Secondo la questura si tratta dell'autorizzazione più delicata: consente infatti di portare un'arma addosso in qualunque momento. «Questa - spiega il questore - viene rilasciata, ad esempio, a chi trasporta gioielli, oppure grosse somme di denaro». Diverse sono le autorizzazioni alla detenzione, ovvero che consentono di tenere l'arma solamente in casa: 1.877 nel comune di Bolzano. Trecentotrentasei le licenze di collezione armi, di cui centoventuno per oggetti antichi di rilevanza storica.

Chi può richiederla

Per poter detenere l'arma, la persona richiedente deve dimostrare di possedere i necessari requisiti. L'abilità psicofisica viene certificata, periodicamente, da un medico abilitato. Chi non provvede autonomamente al rinnovo del certificato, riceve una diffida, sanata con la consegna del modulo. In caso contrario, si procede al sequestro.

Le revoche

Le revoche del Porto d'arma avvenute in seguito ai controlli della questura negli ultimi sei mesi sono state 58. Due per difesa personale, trentadue per uso caccia e venticinque per uso sportivo. «Le motivazioni sono legate per lo più all'abuso di sostanze alcoliche o stupefacenti», sottolinea il questore Sartori, «Situazioni di conflittualità all'interno della famiglia, o in rapporti interpersonali. Ovviamente ciò avviene anche nei casi di maltrattamenti domestici e violenza di genere».

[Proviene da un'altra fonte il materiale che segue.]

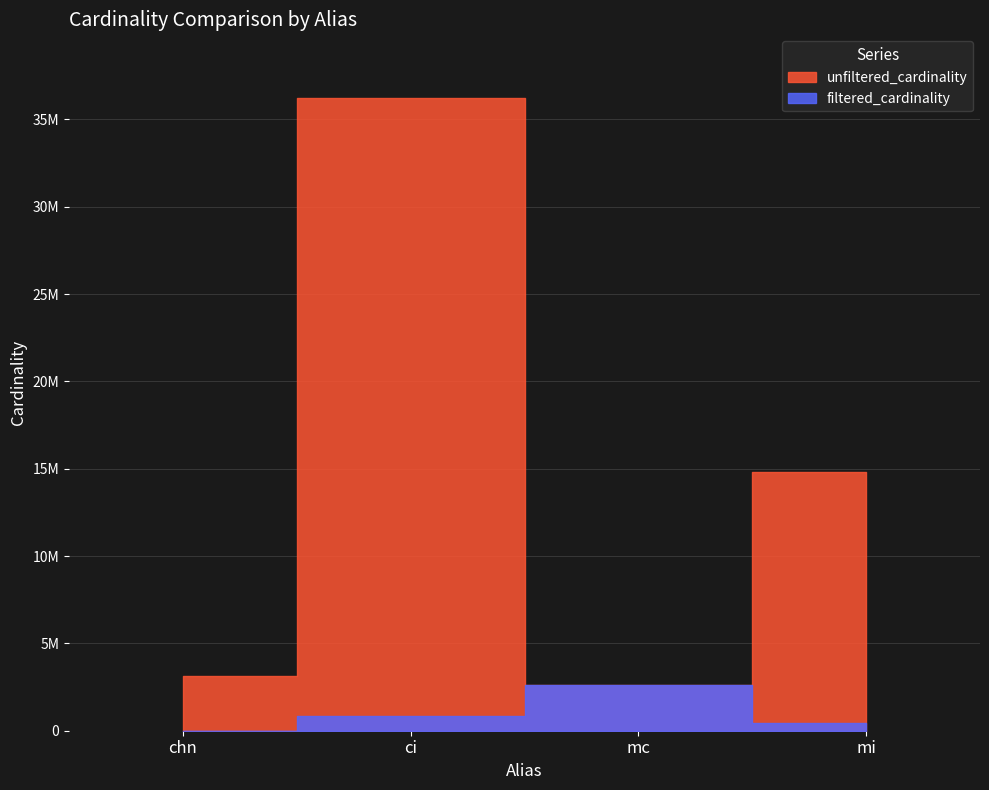

What is the label of the 2nd point from the right?

mc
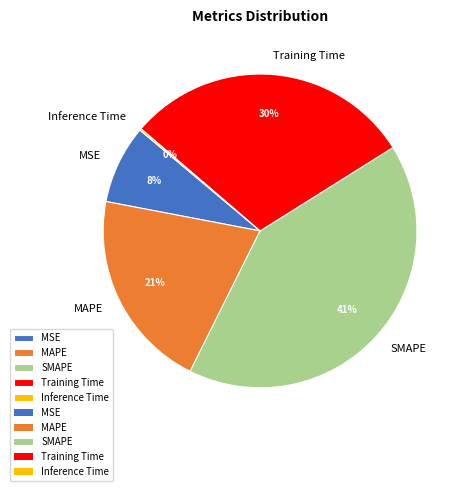

Is there any slice that represents more than half of the pie?

No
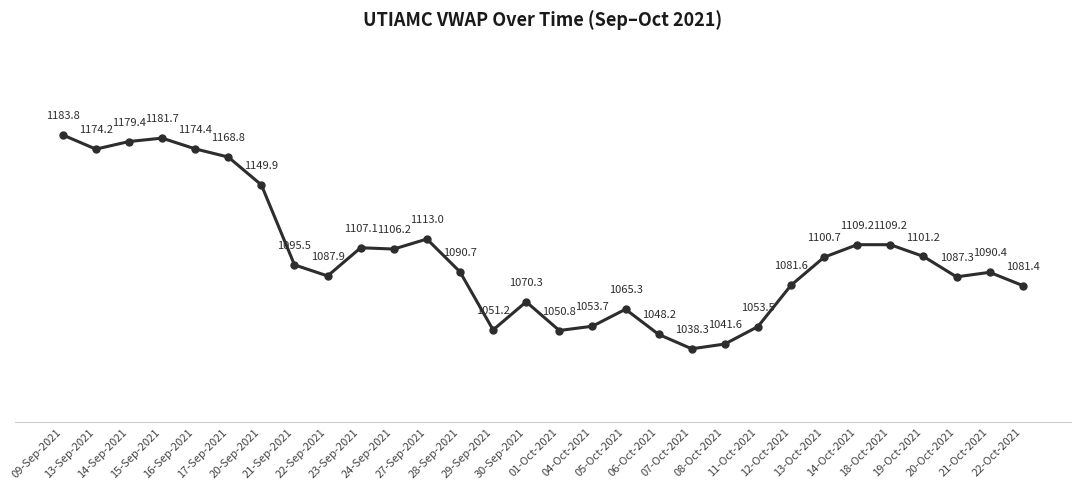

True or false: there are more than 2 points higher than both neighbors.

True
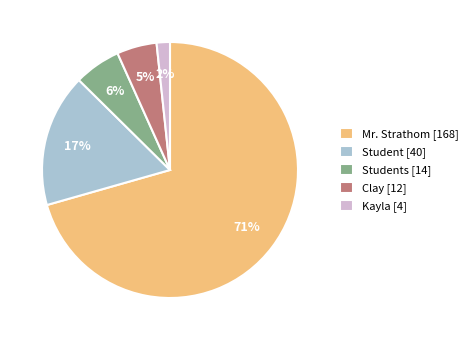

Which has a higher value, Kayla [4] or Student [40]?

Student [40]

Per procedere alla revoca non sono necessarie sentenze di condanna, e neppure denunce. «Se si sospetta un caso pericoloso, l'autorizzazione e l'arma vengono ritirate», rassicura Sartori. «La revoca avviene anche nel caso un'ispezione individui un'arma da fuoco tenuta in modo scorretto. Secondo le linee guida, infatti, esse devono essere riposte in luoghi il cui accesso sia interdetto ai minori o a persone non autorizzate», aggiunge il commissario Marco Bartocci, dell'Ufficio armi della questura.

Altre raccomandazioni riguardano l'importanza di una manutenzione costante e la denuncia immediata in caso di furto.

Gli interventi di rilievo

Lo scorso 10 maggio gli agenti sono intervenuti in via Capri, presso l'abitazione di un 70enne, per procedere al ritiro di un fucile. L'uomo non aveva infatti fornito il certificato medico necessario. L'uomo si era barricato in casa, rifiutandosi di ragionare con i poliziotti che, visto l'alto rischio, hanno ricevuto il supporto del reparto speciale (Uopi), il quale ha accerchiato l'edificio. Un agente è successivamente entrato nell'abitazione riuscendo, dopo lunghi tentativi, a convincere il 70enne a consegnare il fucile. Un altro caso recente ha riguardato un'abitazione in centro, appartenente ad una persona defunta. Qui gli agenti del nucleo tiratori scelti hanno rinvenuto e sequestrato armi non denunciate, alcune delle quali risalenti alla seconda guerra mondiale. Nella casa sono stati trovati: un lanciarazzi, una Beretta, una pistola Walther P32 e un fucile mitragliatore.